香川照之=ボクシングをこよなく愛する俳優、または丹下段平

日本以上にハリウッドでは映画とボクシングの相性は良いようで、再三に渡って映画の題材にボクサーの人生が描かれいることは、すこしタイトルを挙げてみただけでも分かる。スタローンの「ロッキー」や、ロバート・デニーロの「レイジング・ブル」をはじめ、デンゼル・ワシントンで「ハリケーン」、ラッセル・クロウは「シンデレラマン」、古い所でポール・ニューマンの「傷だらけの栄光」があり、先日ノミネートが発表された本年度のオスカーレースでもマーク・ウォールバーグの「ザ・ファイター」など、多数ある。

ハリウッドはスポーツそのものを映画の題材に求めることは当たり前で、国民的娯楽(ナショナル・パスタイムという言葉は映画から教わった)の野球、アメリカン・フットボール、アイスホッケー、バスケットといわゆる4大プロスポーツは定期的に映画の題材となってきた。

ハリウッドほどではないが、日本映画も(若者映画としても)「バッテリー」「ROOKIES」で野球、「ボックス!」でボクシングと、最近作を見渡しただけでも、映画の題材にはしている。しかしボクシング漫画の金字塔「あしたのジョー」だけはアンタッチャブルな存在として手は出さないだろうと思っていた。

「ピンポン」の曽利文彦監督で映画化と聞いたときには、この監督なら可能性は『0』じゃない、と感じた。しかし、“丹下段平はどうするんじゃ?”が一番の不安材料であったことは確かである。ところが配役で丹下を香川照之が演じると聞いた時には、その不安は吹っ飛び、期待に変わったのだった。

そう、香川照之は(日本で最も)役者でありながら、こよなくボクシングを愛する男で、もしかしたら映画演劇の業界より、ボクシング界のほうがその認識は強いかもしれない。WOWOWで放送される世界戦の解説にも登場し、スラスラと何年の誰と誰の試合はとか、このボクサーの特徴はとか、喋っているのである。恐らく、そうした香川の一面は「龍馬伝」や「剣岳」で“良い俳優だなぁ”と思っているだけの観客は知るよしもないであろう。

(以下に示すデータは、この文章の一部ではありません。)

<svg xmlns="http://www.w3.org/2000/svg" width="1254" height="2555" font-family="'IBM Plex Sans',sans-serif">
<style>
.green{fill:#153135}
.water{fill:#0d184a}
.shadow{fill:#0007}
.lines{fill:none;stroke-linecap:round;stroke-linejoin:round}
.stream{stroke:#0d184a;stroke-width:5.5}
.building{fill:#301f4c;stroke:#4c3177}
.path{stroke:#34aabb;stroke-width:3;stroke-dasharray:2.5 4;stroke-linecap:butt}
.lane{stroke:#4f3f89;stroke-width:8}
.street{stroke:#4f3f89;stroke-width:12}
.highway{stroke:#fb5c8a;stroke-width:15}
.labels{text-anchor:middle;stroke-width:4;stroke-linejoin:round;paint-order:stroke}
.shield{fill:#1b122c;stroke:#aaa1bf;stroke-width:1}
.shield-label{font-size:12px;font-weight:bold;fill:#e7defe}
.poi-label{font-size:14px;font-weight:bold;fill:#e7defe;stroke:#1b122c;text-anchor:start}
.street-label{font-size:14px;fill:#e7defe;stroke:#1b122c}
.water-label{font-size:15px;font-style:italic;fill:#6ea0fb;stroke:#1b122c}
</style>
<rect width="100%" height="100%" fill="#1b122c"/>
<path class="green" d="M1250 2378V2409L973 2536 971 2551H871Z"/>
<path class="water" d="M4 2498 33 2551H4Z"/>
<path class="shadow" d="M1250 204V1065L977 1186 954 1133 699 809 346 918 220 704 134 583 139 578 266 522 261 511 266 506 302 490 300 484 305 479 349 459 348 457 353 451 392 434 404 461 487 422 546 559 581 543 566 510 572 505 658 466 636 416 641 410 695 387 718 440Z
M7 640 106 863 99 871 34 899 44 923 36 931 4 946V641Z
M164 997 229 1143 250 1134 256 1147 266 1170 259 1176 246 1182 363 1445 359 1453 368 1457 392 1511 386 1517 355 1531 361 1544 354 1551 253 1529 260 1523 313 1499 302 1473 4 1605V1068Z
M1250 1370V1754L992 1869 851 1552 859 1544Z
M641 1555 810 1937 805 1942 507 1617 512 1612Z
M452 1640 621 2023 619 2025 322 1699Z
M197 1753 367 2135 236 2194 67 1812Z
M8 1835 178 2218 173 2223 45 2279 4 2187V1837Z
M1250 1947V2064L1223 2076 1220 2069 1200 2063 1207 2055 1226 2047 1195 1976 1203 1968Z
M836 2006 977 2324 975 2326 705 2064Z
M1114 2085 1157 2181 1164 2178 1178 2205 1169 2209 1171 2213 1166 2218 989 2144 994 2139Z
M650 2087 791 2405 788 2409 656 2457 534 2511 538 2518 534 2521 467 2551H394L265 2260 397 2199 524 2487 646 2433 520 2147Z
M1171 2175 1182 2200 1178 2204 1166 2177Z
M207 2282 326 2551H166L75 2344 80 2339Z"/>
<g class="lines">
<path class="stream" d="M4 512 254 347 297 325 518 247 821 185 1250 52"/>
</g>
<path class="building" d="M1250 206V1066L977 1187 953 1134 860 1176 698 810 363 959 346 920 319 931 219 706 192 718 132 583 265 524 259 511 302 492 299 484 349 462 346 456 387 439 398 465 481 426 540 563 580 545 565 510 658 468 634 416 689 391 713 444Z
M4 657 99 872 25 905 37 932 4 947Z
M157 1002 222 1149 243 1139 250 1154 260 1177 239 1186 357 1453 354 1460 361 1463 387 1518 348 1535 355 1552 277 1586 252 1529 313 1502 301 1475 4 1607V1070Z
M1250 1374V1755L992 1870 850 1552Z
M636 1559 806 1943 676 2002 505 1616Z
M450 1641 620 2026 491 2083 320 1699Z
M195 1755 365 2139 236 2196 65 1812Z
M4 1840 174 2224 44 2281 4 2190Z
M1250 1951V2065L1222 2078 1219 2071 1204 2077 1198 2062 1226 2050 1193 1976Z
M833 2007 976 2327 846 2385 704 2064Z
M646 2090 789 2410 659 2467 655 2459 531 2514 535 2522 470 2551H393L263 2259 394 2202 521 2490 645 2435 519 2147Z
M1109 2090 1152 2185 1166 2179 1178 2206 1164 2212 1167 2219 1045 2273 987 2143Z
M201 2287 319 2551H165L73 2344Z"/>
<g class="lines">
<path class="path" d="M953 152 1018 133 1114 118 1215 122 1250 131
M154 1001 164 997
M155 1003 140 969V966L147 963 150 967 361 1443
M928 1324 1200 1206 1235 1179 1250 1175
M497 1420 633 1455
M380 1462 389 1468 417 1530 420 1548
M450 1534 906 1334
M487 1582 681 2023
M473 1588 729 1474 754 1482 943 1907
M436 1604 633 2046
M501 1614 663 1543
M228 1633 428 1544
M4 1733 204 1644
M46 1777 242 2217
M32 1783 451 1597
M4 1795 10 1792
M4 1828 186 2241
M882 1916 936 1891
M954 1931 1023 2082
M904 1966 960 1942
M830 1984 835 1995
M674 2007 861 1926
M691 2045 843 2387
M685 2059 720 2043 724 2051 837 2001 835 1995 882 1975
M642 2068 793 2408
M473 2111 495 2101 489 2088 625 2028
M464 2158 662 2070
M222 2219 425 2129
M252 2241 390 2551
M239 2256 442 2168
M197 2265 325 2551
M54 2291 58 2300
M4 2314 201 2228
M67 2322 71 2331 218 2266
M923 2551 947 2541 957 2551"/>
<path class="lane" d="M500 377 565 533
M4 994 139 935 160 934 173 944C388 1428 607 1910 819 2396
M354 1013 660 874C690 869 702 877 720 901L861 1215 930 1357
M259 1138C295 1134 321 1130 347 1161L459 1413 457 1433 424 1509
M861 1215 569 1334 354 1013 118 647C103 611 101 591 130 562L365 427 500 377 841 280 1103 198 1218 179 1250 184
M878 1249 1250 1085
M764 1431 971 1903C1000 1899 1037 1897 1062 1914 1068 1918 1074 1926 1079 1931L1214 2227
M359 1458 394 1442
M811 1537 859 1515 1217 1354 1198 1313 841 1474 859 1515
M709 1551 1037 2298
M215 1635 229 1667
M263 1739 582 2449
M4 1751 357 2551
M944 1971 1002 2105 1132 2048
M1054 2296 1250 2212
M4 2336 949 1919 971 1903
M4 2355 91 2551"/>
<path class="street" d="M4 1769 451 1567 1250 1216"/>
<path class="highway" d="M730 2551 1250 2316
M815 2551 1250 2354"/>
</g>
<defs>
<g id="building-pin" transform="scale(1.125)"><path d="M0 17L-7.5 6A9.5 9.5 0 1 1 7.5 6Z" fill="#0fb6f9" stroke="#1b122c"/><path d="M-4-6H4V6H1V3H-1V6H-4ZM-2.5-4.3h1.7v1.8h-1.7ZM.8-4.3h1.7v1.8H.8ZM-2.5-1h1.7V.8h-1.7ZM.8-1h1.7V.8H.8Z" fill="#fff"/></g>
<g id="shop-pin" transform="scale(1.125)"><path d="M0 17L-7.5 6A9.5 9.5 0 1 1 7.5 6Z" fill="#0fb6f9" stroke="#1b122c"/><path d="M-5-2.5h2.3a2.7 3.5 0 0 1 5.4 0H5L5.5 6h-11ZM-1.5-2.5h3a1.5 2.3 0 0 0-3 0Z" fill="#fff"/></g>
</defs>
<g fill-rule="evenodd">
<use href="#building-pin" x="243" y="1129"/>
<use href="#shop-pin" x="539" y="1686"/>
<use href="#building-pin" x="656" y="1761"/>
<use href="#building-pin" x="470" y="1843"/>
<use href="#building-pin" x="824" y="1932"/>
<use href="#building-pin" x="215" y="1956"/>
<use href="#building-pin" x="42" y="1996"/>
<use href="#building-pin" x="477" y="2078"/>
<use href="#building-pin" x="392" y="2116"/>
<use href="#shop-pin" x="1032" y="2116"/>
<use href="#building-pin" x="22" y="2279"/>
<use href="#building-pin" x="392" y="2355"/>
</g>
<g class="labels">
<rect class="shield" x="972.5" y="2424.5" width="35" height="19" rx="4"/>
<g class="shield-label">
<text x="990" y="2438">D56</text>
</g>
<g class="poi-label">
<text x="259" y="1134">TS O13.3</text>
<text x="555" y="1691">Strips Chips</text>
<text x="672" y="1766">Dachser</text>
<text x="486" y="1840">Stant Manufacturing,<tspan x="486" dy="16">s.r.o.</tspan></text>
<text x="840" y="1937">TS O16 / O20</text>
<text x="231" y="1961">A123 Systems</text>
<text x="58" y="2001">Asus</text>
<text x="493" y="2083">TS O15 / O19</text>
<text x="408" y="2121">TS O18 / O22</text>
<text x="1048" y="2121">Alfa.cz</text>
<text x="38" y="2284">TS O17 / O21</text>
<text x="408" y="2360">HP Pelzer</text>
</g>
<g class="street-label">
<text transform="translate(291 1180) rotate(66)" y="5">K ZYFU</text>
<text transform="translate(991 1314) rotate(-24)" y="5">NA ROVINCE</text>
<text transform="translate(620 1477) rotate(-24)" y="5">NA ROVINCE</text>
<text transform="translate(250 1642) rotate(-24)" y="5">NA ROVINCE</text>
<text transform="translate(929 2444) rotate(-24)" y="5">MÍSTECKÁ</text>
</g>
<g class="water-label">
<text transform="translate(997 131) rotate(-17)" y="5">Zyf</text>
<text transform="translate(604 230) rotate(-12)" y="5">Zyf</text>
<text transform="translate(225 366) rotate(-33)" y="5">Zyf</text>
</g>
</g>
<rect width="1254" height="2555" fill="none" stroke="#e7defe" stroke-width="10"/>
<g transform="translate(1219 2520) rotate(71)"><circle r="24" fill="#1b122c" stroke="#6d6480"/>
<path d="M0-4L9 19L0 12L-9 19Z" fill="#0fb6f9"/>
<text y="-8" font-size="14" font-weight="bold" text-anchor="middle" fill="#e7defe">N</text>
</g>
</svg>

長年キネマ旬報で連載しているエッセイで、少しだけ明らかにはしている(他に好きなものはクワガタ虫、大好きな俳優はソン・ガンホ)ボクシングへの猛烈な愛は「あしたのジョー」への愛でもあるのだろう。本人自ら、この物語は『聖域』と称し、自分しか段平というキャラクターは演じられない、という強い自信がうかがえる。

なぜなら「〜ジョー」の中で最も漫画的キャラクターが段平で、ひとつキャスティングが間違えば『笑い物』になってしまう危険があるのだ。そのメイクを施した上で、ちゃんとボクシングを自ら出来て、ジョーにも教えなきゃならない、そんな役を他に誰がやれるだろう。体型的だけで言えば、今は亡き往年の名脇役高品格さんがイメージ的には近いが…。映画の冒頭、ジョーとヤクザものの喧嘩のシーンで、段平もパンチを出すが、その腰の入り方の見事なこの場面で、原作の「〜ジョー」のファンを納得させることに成功している。それだけ香川=段平となっていたのである。

いろいろ賛否両論はあるでしょうが、この丹下段平を見るだけで、充分に「あしたのジョー」という映画は見るに値する作品になっていると断言できます!